When he took it to the recording studio in the following days, however, he found himself struggling to get the song laid down by the rest of the band.
“We tried to record it,” Harrison recalled. “But John and Paul were so used to just cranking out their tunes that it was very difficult at times to get serious and record one of mine.”
He noted that John Lennon and Paul McCartney were simply “not taking it seriously”. He added: “I don’t think they were even all playing on it.” Harrison went home dejected.
Harrison recalled in The Beatles Anthology: “So, I went home that night thinking: ‘Well, that’s a shame,’ because I knew the song was pretty good.”
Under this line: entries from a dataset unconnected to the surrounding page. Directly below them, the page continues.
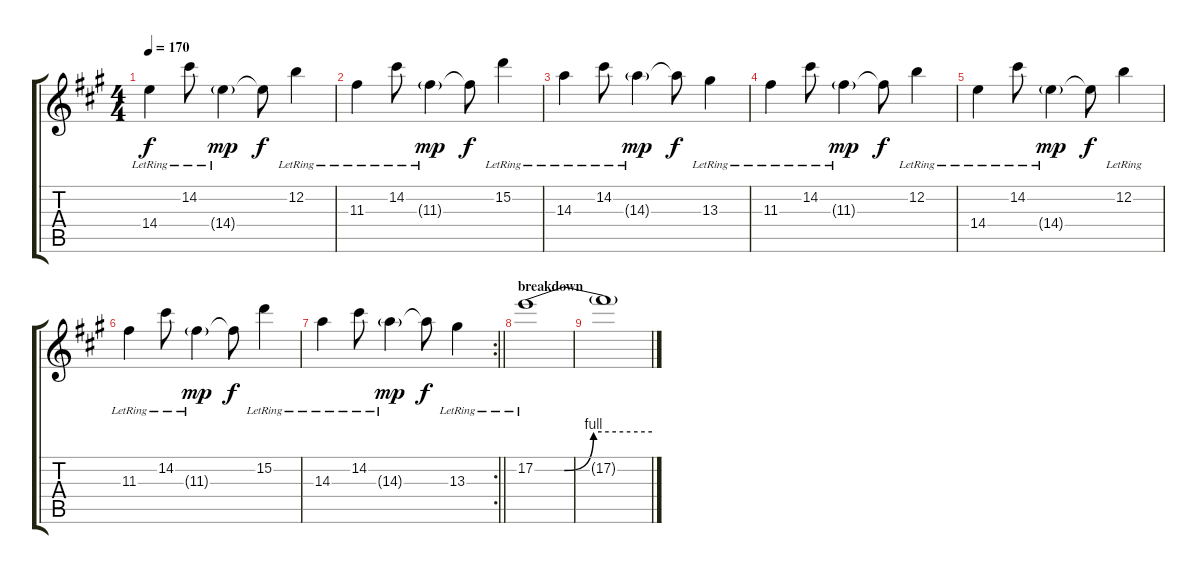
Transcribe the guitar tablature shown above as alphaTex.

\track "" {instrument distortionguitar}
\staff {score tabs}
\tuning (E4 B3 G3 D3 A2 E2) {hide}
\ts (4 4)
\tempo 170
\clef g2
\ks f#minor
14.4{lr}.4{dy f} 14.2{lr}.8 14.4{g lr}.4{dy mp} 14.4{t}.8{dy f} 12.2{lr}.4 |
11.3{lr}.4 14.2{lr}.8 11.3{g lr}.4{dy mp} 11.3{t}.8{dy f} 15.2{lr}.4 |
14.3{lr}.4 14.2{lr}.8 14.3{g lr}.4{dy mp} 14.3{t}.8{dy f} 13.3{lr}.4 |
11.3{lr}.4 14.2{lr}.8 11.3{g lr}.4{dy mp} 11.3{t}.8{dy f} 12.2{lr}.4 |
14.4{lr}.4 14.2{lr}.8 14.4{g lr}.4{dy mp} 14.4{t}.8{dy f} 12.2{lr}.4 |
11.3{lr}.4 14.2{lr}.8 11.3{g lr}.4{dy mp} 11.3{t}.8{dy f} 15.2{lr}.4 |
\rc 2
\barLineRight lightlight
14.3{lr}.4 14.2{lr}.8 14.3{g lr}.4{dy mp} 14.3{t}.8{dy f} 13.3{lr}.4 |
\section ("" "breakdown")
17.2{be (custom 0 0 15 0 30 4 60 4) lr}.1{volume 0} |
17.2{t}.1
The following day, the Quiet Beatle decided to approach recording his smash hit with a different strategy. This time around, he enlisted an outsider to help him get the song laid down.
“I was driving into London with Eric Clapton,” Harrison recalled. “And I said: ‘What are you doing today? Why don’t you come to the studio and play on this song for me?’ He said: ‘Oh, no – I can’t do that. Nobody’s ever played on a Beatles record and the others wouldn’t like it.'”
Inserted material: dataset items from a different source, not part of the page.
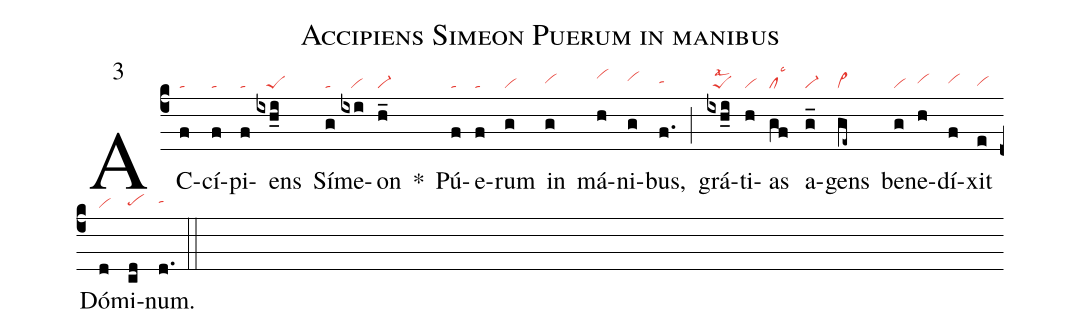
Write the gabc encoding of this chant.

name: Accipiens Simeon Puerum in manibus;
mode: 3;
nabc-lines: 1;
%%
(c4)
AC(f|ta)cí(f|ta)pi(f|ta)ens(ixh_i|///peS) Sí(g|ta)me(ixi|///vi)on(h_|vi-) *()
Pú(f|ta)e(f|ta)rum(g|vi) in(g|vihh) má(h|vihj)ni(g|vihi)bus,(f.|tahh) (;)
grá(ixh_i|//peSlsal2)ti(h|vi)as(gf|cllsc3) a(g_|vi-)gens(ge~|vi>) be(g|vi)ne(h|vihh)dí(f|vihh)xit(e|vihg) Dó(d|vi)mi(cd|pehg)num.(d.|tahh) (::)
Harrison understood Clapton’s reservations, but he assured him: “It’s my song and I’d like you to play on it.”
When he arrived at the studio with Clapton, he got a reaction he didn’t quite expect.
Harrison walked into the recording studio with Clapton on his heels. He took one look at the rest of the band and said to them: “Eric’s going to play on this one”. And his comment had the perfect reaction.
“It was good because that then made everyone act better,” Harrison said. “Paul got on the piano and played a nice intro and they all took it more seriously.” The song was recorded that day, and Clapton was credited as an additional musician on the song – one of the first and only.
While My Guitar Gently Weeps was never released as a single, but has since been touted as one of the Fab Four’s best songs ever written.
It also proved, yet again, that Harrison could write a hit if he was given a chance, and that it the songwriting didn’t always have to be left to Lennon and McCartney.
Looking back on writing the track, Harrison thanked a Chinese book for the inspiration he used to pen it.
“Harrison said: “I wrote While My Guitar Gently Weeps at my mother’s house in Warrington. I was thinking about the Chinese I Ching, the Book of Changes… the Eastern concept is that whatever happens is all meant to be, and that there’s no such thing as coincidence – every little item that’s going down has a purpose.”
“While My Guitar Gently Weeps was a simple study based on that theory,” he went on. “I decided to write a song based on the first thing I saw upon opening any book – as it would be a relative to that moment, at that time. I picked up a book at random, opened it, saw ‘gently weeps’, then laid the book down again and started the song.”